Saturday, August 10, 2013

A Truly Introspective Analysis of Myself and Writing


My life as an anti-social dorm student with the descent into my own little world has taught me something: being alone does things to people. For an introvert, loneliness is an incentive for brain activity. When you’re metaphorically brain dead around other people, the absence of such human matters regenerates your brain cells again. Ironically, I do feel trapped by my own thoughts and feelings and want a way out from time to time. The truth about being introverted and growing up is, well, you don’t always have someone to talk to.

That’s when I understand why people write. Writing is having a conversation with someone whom you know so well because they are nothing. It is the simplest therapy. You try to translate your feelings into words so you can give them an explanation. I also found that writing fiction is a form of sharing. You share your existence with your characters; they in turn offer you their adventures.

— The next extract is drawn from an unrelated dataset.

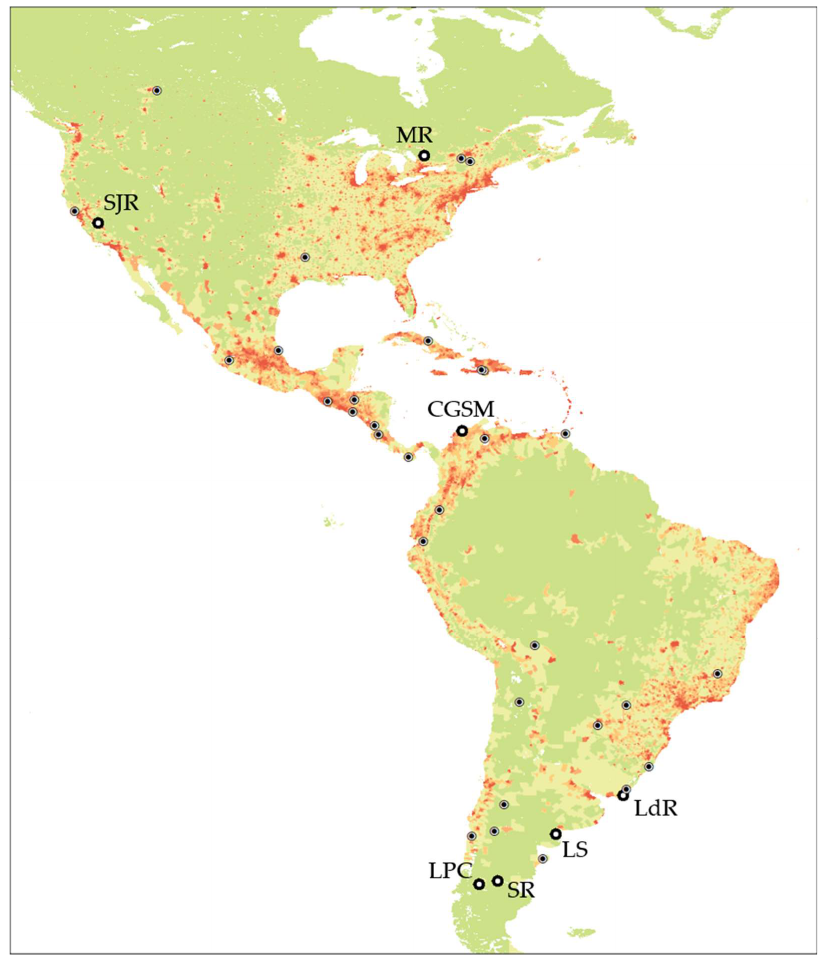
Figure 1. Map showing estimated human population density [30] and the locations of Ramsar sites (black-in-white circles) and SAFER project sites (white-in-black circles) used in this study (see Ramsar site list in Table A1; see SAFER abbreviations in Table 1). Table 1. Current project (SAFER) study sites, priority freshwater ecosystem services, and major threats.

I envy those with generous imagination, and at some point I told myself that I should try to draw a comic one day. Comic is a wonderful thing because it combines writing and drawing, which I am better at. To come up with a complete story, with an actual ending and all, has become a challenge I constantly poke myself with.

Stories simply don’t come to me. Characters do, however, and I’m stuck with vivid characters that I don’t know where to put them.

I think in pictures, and they don’t always translate into words the way I want them to. That doesn’t mean I don’t ever think in words. As nerdy as it sounds, I have imaginary conversations in my head with my good friends all the time. Somehow I’m always more eloquent in my mind, but that’s beside the point.

Although I am still having trouble coming up with a plot, I hope my characters will one day inspire me with their wonderful (not so wonderful, more like morbid) personalities. Wish me luck, guys.